[[ Recorded data open ]]

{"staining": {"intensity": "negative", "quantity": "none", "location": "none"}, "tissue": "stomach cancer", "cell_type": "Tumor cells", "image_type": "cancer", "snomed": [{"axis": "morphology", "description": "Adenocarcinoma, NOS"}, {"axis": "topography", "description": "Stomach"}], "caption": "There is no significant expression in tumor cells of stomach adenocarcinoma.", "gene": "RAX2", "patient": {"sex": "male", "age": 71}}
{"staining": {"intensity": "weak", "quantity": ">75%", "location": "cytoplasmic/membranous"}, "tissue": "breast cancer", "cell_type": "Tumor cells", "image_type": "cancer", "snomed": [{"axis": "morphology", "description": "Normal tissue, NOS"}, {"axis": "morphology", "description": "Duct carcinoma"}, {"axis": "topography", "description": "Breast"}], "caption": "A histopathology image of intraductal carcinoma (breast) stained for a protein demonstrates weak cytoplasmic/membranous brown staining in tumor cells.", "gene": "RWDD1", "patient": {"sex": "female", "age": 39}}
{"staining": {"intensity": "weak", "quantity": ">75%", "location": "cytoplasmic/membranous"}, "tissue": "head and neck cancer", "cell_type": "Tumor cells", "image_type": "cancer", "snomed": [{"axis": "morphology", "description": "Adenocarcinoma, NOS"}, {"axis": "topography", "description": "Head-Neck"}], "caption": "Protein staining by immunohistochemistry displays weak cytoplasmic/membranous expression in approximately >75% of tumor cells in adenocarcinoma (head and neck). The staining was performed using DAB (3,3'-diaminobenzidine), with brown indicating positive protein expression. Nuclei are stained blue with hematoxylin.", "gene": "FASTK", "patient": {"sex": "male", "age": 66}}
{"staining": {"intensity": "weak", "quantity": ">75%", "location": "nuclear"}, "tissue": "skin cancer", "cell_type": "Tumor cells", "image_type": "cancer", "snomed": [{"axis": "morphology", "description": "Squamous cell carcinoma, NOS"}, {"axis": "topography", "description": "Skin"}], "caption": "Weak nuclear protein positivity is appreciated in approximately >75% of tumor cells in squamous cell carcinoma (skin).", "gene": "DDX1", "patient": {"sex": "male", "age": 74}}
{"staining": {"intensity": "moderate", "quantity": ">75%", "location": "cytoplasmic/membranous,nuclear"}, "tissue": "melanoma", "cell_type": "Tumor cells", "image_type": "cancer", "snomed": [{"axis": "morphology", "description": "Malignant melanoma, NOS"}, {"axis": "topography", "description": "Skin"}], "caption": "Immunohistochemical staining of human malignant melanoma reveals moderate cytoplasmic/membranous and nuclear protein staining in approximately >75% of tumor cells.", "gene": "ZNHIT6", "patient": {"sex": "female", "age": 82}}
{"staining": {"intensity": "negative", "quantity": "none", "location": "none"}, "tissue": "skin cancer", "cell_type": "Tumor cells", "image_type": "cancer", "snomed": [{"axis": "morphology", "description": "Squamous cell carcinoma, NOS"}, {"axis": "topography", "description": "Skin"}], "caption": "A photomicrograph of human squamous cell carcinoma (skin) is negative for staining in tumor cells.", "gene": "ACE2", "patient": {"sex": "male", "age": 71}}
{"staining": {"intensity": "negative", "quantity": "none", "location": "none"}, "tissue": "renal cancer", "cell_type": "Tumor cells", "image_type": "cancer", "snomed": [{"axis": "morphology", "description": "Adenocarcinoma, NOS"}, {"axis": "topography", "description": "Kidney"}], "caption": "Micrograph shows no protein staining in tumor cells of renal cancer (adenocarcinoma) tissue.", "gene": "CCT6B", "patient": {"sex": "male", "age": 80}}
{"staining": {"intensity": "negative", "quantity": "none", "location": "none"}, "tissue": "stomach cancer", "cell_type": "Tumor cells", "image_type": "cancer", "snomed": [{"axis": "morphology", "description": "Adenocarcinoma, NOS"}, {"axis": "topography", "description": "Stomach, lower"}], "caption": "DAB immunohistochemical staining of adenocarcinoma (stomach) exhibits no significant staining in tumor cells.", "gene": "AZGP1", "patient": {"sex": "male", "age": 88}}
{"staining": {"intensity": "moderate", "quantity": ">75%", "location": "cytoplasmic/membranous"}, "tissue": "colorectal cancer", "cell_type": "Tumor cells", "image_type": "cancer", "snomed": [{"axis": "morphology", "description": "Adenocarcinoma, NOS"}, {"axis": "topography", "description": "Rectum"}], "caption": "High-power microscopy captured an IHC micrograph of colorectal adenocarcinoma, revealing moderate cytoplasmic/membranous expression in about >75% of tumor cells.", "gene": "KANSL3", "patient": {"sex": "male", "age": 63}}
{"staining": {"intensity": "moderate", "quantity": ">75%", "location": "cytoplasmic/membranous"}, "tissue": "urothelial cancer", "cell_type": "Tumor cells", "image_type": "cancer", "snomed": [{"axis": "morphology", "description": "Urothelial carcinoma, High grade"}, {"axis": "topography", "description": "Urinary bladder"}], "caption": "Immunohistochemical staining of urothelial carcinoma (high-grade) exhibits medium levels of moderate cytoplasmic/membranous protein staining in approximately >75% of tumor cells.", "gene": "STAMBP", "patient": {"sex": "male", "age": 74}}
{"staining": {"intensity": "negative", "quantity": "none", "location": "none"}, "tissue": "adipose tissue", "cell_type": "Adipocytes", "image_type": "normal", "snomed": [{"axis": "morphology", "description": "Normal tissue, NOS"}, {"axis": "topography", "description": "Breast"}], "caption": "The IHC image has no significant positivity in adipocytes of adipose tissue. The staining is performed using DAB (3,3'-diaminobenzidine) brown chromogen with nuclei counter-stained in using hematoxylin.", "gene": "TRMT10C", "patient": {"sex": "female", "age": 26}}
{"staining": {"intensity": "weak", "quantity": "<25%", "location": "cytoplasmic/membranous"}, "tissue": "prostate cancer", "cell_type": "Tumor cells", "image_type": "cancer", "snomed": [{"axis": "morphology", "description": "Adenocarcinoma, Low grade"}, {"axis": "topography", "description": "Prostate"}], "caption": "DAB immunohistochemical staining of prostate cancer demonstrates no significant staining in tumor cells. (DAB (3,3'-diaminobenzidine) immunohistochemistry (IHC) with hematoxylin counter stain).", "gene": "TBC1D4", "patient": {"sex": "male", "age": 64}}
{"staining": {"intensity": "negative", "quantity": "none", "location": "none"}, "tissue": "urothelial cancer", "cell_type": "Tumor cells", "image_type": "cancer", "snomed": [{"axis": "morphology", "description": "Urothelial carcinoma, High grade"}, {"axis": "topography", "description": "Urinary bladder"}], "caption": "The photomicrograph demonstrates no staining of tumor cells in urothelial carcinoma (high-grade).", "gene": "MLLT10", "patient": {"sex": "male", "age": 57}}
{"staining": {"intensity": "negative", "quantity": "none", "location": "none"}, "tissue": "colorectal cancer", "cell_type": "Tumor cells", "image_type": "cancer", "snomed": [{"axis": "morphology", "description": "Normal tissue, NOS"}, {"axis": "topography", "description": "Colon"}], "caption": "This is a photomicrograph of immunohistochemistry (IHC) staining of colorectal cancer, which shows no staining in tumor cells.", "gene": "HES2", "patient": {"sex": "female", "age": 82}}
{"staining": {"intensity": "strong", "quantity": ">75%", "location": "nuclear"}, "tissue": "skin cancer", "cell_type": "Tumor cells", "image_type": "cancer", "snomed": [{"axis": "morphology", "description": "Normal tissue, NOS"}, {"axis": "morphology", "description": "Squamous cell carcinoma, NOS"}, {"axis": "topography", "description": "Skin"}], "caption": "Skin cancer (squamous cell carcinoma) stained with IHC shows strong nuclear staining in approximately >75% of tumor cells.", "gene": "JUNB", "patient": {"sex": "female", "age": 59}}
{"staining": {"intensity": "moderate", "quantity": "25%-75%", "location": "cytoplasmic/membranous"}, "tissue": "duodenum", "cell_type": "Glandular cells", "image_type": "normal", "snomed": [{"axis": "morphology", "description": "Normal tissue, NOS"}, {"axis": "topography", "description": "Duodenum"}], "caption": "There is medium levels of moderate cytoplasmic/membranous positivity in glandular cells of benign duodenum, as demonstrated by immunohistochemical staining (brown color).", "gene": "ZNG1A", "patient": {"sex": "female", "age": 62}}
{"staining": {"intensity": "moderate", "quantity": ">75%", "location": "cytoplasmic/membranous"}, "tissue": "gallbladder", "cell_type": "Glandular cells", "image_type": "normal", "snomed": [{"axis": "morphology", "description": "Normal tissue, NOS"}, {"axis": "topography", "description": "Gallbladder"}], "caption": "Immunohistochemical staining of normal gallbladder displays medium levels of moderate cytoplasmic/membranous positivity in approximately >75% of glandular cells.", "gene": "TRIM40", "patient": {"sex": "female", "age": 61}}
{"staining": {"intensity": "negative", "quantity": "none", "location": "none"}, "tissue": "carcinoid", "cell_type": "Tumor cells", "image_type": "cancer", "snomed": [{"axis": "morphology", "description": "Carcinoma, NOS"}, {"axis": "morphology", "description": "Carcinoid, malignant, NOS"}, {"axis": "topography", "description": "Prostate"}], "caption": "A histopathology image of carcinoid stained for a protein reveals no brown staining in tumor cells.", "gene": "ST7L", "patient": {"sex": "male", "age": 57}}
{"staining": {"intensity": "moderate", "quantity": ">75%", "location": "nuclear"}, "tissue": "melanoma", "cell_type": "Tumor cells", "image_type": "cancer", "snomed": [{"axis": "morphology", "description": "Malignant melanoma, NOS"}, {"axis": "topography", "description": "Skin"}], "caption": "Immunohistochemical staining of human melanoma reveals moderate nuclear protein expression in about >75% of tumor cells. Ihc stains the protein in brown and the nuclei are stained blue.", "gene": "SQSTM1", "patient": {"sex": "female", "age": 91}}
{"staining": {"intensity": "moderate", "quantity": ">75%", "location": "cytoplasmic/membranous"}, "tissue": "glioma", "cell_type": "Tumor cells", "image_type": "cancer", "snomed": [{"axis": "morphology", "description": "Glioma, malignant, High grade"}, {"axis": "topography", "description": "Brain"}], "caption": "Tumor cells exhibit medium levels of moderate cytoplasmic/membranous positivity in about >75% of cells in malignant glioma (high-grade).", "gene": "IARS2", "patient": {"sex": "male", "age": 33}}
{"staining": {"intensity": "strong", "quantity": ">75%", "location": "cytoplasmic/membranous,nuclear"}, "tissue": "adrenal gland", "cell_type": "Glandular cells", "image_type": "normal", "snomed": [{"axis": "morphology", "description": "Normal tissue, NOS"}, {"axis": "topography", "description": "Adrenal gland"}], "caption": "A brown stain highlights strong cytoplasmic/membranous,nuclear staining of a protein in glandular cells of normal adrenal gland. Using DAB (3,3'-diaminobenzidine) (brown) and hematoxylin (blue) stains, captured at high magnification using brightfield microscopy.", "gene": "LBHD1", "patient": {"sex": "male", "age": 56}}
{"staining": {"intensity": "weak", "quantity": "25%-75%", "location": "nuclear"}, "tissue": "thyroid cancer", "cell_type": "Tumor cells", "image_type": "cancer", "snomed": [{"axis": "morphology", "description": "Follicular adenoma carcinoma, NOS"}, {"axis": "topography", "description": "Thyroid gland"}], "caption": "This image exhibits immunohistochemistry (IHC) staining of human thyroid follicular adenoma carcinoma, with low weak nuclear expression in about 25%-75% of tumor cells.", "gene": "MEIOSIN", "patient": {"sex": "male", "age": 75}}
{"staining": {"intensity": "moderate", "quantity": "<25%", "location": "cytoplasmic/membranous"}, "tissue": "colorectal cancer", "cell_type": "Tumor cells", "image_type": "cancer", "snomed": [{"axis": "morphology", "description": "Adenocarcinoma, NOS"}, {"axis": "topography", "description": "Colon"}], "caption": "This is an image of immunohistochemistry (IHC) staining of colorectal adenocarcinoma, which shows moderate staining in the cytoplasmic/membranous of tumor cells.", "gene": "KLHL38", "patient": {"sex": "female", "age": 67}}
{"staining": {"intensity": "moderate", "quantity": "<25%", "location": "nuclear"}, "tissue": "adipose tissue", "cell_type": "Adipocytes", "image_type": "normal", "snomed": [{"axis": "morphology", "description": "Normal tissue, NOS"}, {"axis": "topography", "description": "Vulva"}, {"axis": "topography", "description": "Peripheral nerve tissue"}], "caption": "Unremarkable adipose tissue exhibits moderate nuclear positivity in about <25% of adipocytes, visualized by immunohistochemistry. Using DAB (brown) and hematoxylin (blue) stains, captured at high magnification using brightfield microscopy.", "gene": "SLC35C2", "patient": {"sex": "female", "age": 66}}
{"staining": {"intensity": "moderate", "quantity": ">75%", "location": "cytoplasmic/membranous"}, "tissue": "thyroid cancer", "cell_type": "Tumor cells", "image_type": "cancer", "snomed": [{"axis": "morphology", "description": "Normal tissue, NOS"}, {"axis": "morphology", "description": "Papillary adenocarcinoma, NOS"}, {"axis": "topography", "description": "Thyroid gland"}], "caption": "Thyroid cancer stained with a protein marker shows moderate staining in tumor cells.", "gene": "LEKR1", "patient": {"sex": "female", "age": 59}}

[[ Recorded data closed ]]

## Exercise
Search the data above for the string "stomach" and return every line that has it.

## Output of the task
{"staining": {"intensity": "negative", "quantity": "none", "location": "none"}, "tissue": "stomach cancer", "cell_type": "Tumor cells", "image_type": "cancer", "snomed": [{"axis": "morphology", "description": "Adenocarcinoma, NOS"}, {"axis": "topography", "description": "Stomach"}], "caption": "There is no significant expression in tumor cells of stomach adenocarcinoma.", "gene": "RAX2", "patient": {"sex": "male", "age": 71}}
{"staining": {"intensity": "negative", "quantity": "none", "location": "none"}, "tissue": "stomach cancer", "cell_type": "Tumor cells", "image_type": "cancer", "snomed": [{"axis": "morphology", "description": "Adenocarcinoma, NOS"}, {"axis": "topography", "description": "Stomach, lower"}], "caption": "DAB immunohistochemical staining of adenocarcinoma (stomach) exhibits no significant staining in tumor cells.", "gene": "AZGP1", "patient": {"sex": "male", "age": 88}}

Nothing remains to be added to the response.